__TASK PROMPT__:
Look through the data below and extract, unchanged, the lines from the one that contains "5. The contents" to the one that contains "6. All design", both included.

────────────────────

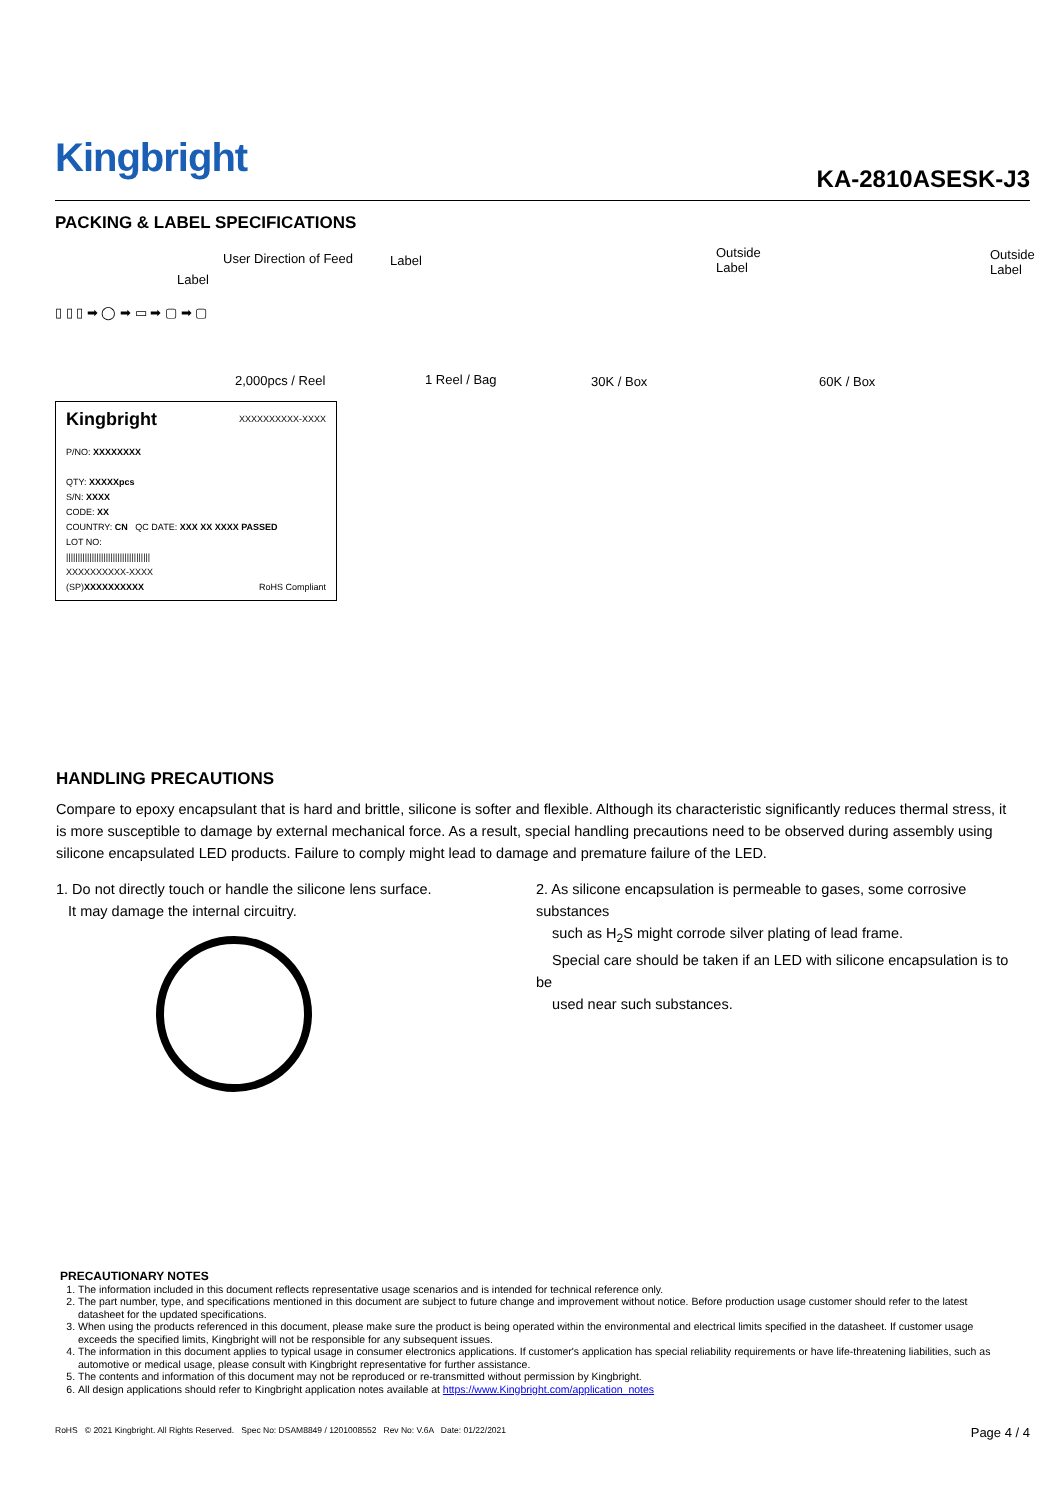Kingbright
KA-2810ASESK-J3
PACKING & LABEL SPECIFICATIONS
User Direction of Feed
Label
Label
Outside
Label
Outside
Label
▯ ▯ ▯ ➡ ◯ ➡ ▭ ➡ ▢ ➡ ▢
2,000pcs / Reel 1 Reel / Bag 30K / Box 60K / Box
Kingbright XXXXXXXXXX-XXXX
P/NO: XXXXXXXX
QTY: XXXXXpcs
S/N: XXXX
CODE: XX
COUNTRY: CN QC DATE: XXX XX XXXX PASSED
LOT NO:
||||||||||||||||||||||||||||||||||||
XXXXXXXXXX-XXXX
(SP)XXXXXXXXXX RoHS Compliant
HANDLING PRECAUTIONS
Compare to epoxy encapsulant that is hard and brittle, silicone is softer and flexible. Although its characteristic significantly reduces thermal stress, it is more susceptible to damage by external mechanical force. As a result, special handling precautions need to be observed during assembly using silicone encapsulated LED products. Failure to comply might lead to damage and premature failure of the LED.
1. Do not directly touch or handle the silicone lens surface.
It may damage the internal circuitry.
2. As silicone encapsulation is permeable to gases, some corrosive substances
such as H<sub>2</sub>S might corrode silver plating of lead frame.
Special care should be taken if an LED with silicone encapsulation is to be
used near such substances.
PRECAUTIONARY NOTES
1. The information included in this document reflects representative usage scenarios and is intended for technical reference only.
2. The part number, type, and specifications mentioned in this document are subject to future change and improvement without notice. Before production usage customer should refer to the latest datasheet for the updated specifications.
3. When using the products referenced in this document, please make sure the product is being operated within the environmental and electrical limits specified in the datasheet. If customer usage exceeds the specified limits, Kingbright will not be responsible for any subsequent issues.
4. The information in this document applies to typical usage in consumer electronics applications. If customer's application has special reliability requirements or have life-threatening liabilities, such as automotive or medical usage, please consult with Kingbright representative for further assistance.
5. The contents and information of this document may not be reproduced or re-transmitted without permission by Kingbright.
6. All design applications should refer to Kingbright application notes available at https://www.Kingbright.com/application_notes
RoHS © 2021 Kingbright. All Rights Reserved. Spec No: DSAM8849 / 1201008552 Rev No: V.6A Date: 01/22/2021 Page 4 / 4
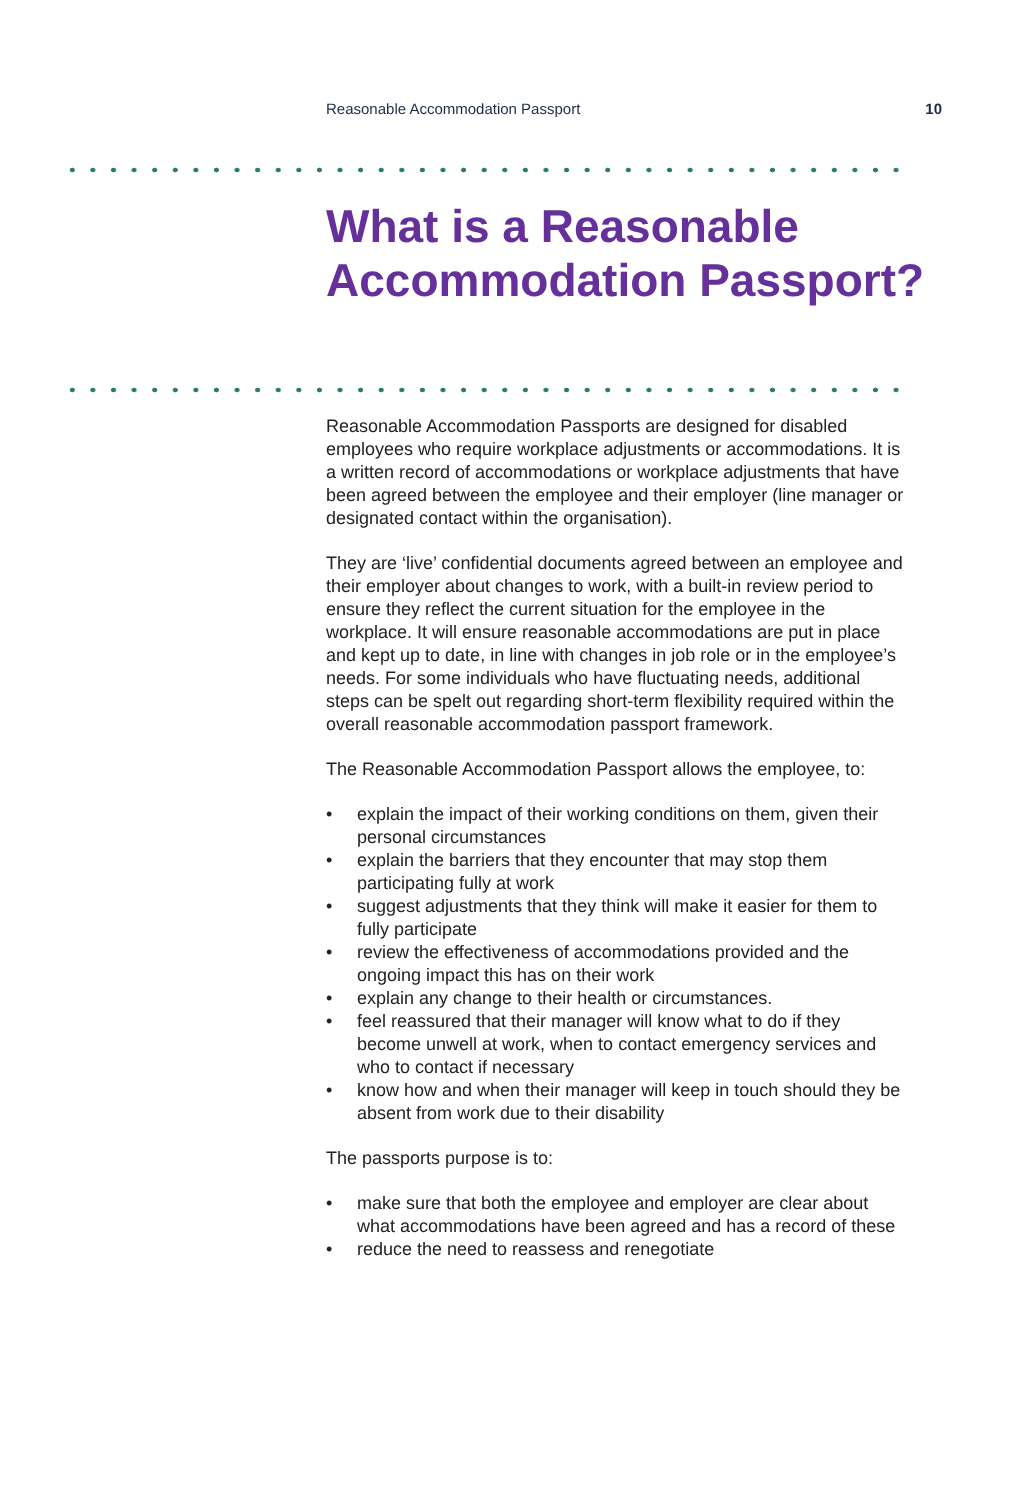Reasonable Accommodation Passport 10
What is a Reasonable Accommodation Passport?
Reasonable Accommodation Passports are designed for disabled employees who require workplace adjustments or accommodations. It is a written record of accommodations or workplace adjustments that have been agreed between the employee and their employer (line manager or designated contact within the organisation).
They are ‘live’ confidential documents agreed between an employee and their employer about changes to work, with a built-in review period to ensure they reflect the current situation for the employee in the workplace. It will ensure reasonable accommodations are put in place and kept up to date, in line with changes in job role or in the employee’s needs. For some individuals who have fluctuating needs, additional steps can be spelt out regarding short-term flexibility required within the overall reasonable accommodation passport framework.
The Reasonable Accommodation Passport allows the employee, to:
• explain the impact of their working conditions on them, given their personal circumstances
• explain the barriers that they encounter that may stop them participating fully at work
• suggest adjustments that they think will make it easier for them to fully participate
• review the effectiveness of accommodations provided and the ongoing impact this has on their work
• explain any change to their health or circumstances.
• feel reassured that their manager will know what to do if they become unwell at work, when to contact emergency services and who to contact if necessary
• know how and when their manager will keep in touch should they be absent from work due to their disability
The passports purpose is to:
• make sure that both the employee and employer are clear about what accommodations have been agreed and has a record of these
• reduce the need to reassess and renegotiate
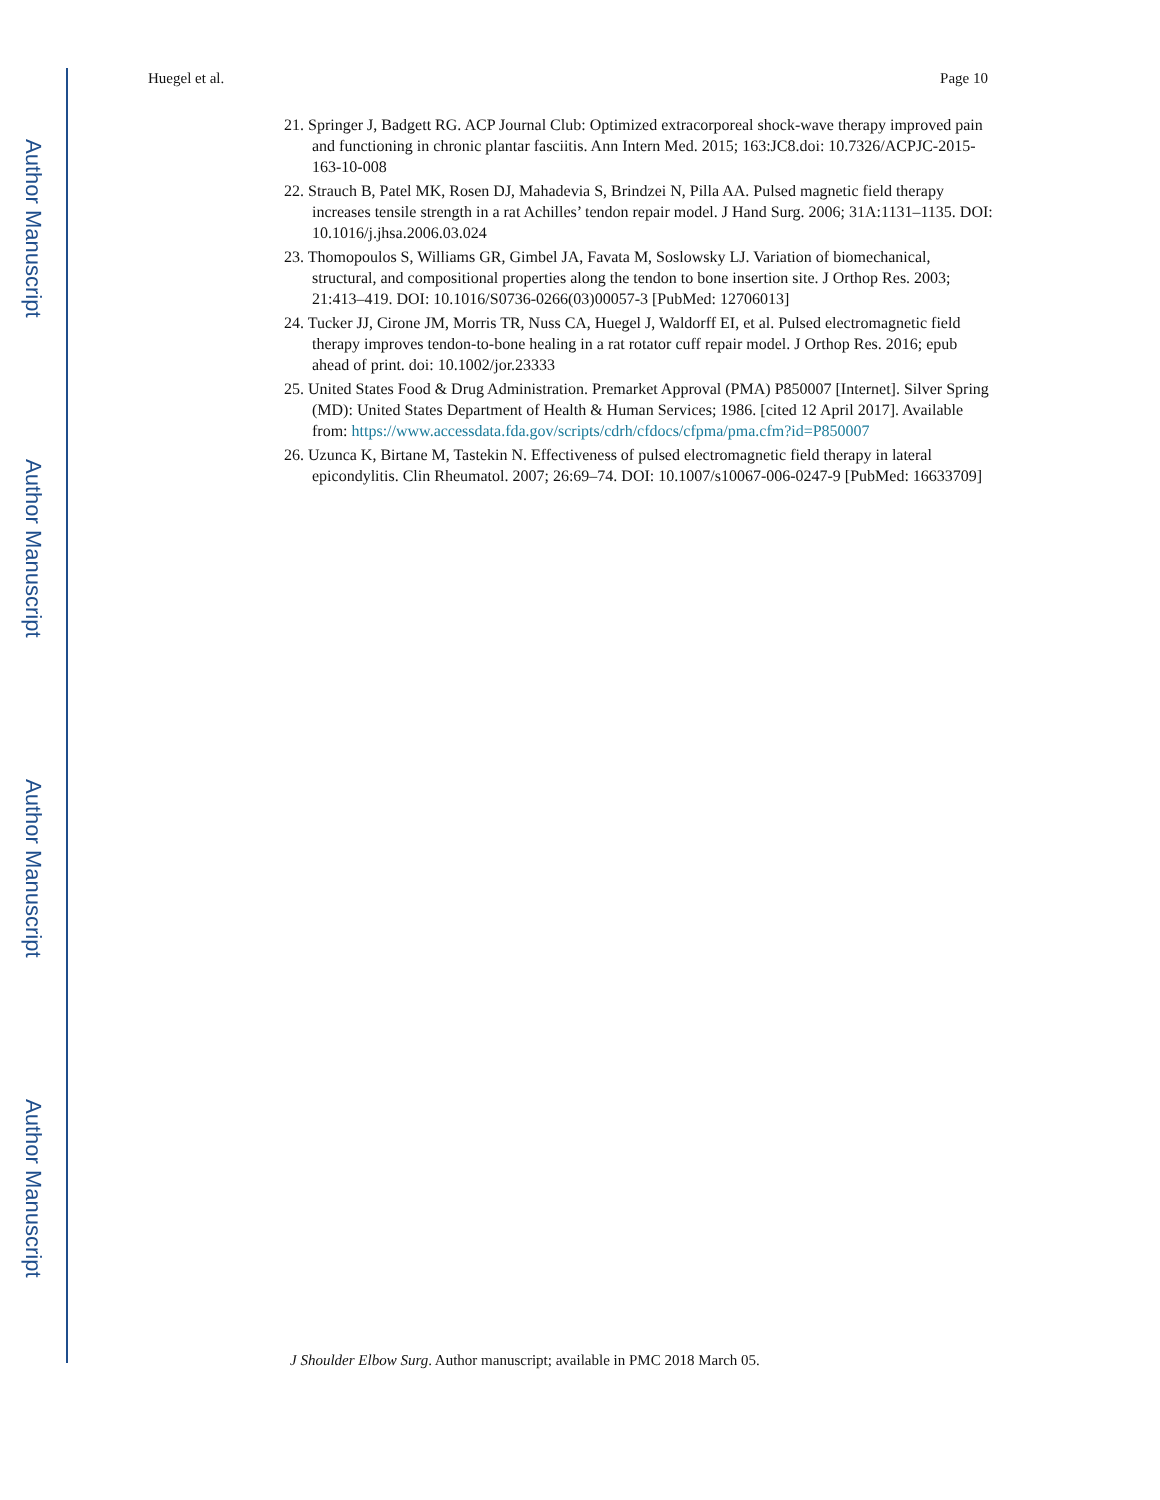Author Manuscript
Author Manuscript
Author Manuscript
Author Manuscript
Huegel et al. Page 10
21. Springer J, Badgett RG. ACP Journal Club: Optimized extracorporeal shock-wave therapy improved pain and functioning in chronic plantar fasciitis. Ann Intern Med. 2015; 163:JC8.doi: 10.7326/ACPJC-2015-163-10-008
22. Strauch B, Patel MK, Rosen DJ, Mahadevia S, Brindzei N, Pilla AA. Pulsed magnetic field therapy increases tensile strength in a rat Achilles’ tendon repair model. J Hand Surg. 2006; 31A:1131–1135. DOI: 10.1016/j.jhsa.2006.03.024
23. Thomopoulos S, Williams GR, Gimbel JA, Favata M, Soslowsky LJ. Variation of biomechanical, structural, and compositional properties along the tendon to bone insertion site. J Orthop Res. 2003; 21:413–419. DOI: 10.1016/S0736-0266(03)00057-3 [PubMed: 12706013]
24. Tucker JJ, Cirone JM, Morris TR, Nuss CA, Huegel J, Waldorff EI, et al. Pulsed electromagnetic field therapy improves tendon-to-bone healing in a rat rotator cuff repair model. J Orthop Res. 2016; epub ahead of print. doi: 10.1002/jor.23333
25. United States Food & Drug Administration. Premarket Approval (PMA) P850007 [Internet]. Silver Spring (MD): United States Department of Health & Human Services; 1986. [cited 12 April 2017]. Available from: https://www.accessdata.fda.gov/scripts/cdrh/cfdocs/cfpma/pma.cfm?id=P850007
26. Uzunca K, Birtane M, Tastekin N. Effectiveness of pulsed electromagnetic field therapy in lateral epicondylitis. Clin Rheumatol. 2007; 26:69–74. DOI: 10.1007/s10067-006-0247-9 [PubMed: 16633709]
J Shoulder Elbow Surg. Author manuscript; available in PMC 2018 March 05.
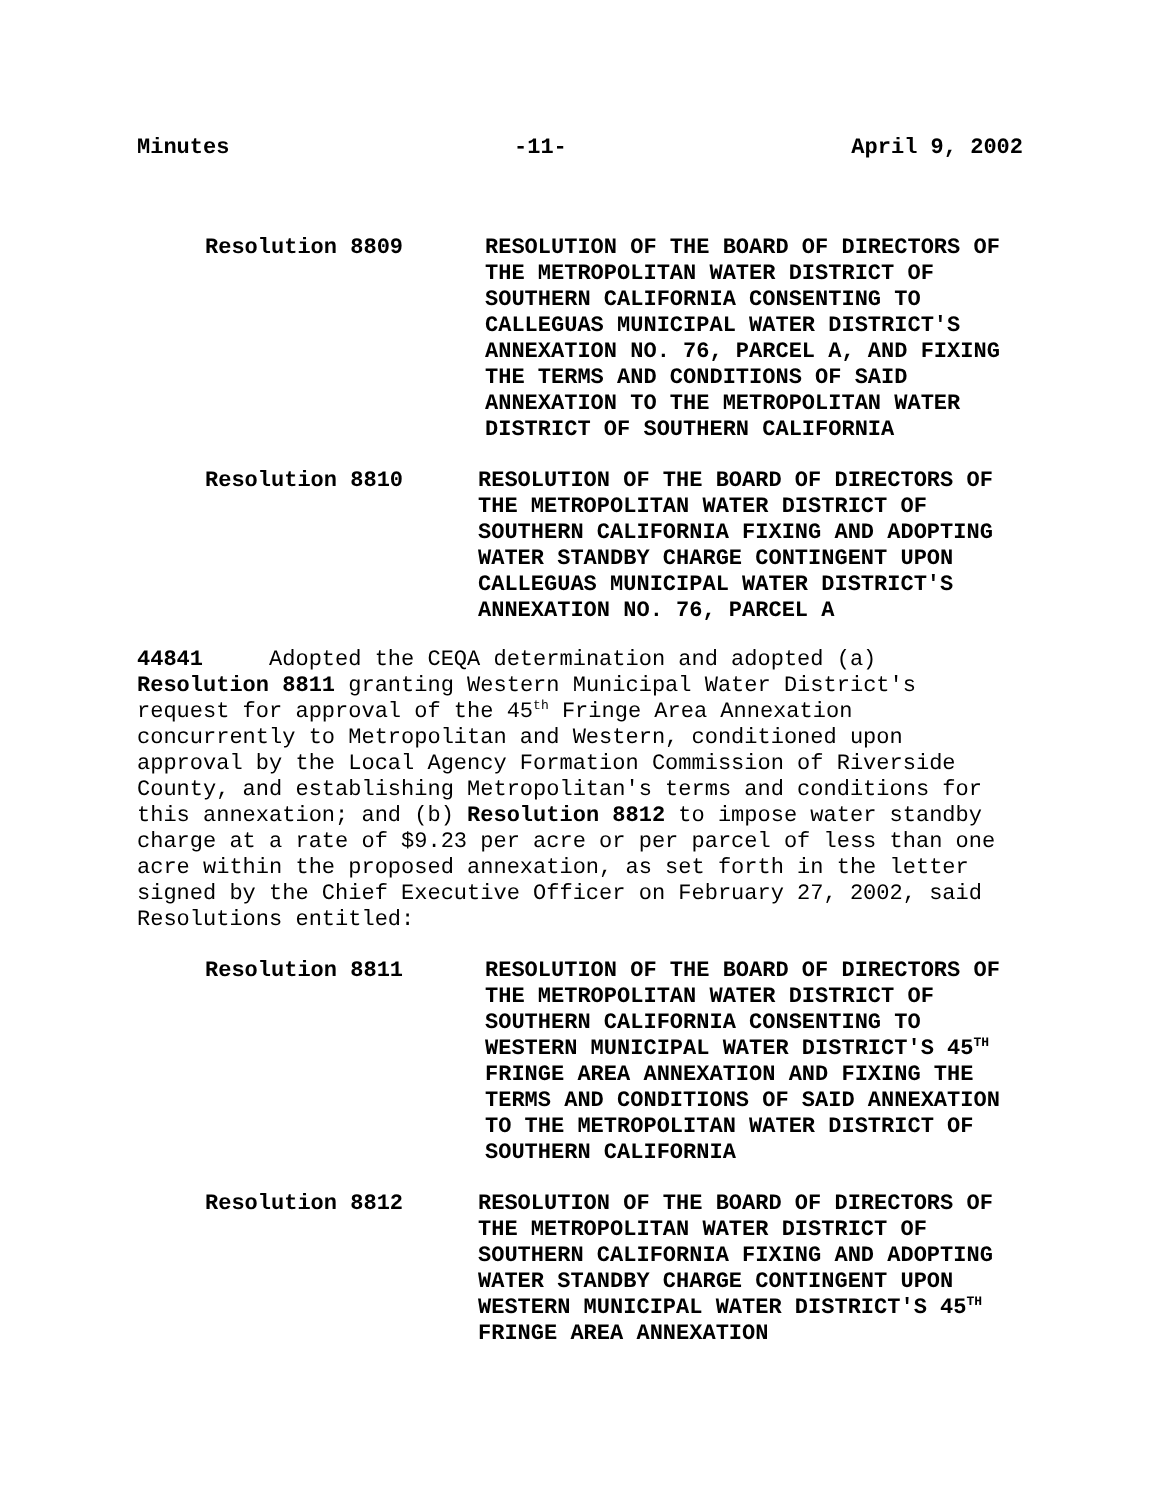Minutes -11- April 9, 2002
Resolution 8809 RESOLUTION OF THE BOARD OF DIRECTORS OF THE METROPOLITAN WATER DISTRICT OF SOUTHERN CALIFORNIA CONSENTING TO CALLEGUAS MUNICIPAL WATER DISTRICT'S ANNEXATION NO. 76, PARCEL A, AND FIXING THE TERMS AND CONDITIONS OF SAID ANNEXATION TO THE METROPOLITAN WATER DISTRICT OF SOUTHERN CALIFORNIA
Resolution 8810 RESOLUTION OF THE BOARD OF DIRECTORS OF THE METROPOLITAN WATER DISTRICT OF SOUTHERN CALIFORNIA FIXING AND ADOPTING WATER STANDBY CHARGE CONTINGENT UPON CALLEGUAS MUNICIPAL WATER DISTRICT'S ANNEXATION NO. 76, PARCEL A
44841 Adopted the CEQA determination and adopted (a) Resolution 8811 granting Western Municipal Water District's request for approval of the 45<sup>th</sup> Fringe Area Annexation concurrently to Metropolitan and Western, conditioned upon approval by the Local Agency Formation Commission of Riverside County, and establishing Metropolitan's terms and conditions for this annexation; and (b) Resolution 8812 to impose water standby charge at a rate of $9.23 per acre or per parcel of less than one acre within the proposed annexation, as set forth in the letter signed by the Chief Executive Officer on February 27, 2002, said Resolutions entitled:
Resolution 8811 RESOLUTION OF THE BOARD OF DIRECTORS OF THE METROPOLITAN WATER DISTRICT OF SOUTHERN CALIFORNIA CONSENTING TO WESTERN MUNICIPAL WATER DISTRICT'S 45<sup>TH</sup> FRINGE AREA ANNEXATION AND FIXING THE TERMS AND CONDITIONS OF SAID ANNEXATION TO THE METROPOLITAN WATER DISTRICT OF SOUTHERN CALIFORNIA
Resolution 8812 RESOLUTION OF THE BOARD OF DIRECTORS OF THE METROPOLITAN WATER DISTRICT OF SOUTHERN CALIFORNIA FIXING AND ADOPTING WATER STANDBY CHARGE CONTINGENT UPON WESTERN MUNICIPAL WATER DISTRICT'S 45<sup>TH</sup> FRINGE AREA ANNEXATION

────────────────────

__SOLUTION FOR THIS EXERCISE__:
5. The contents and information of this document may not be reproduced or re-transmitted without permission by Kingbright.
6. All design applications should refer to Kingbright application notes available at https://www.Kingbright.com/application_notes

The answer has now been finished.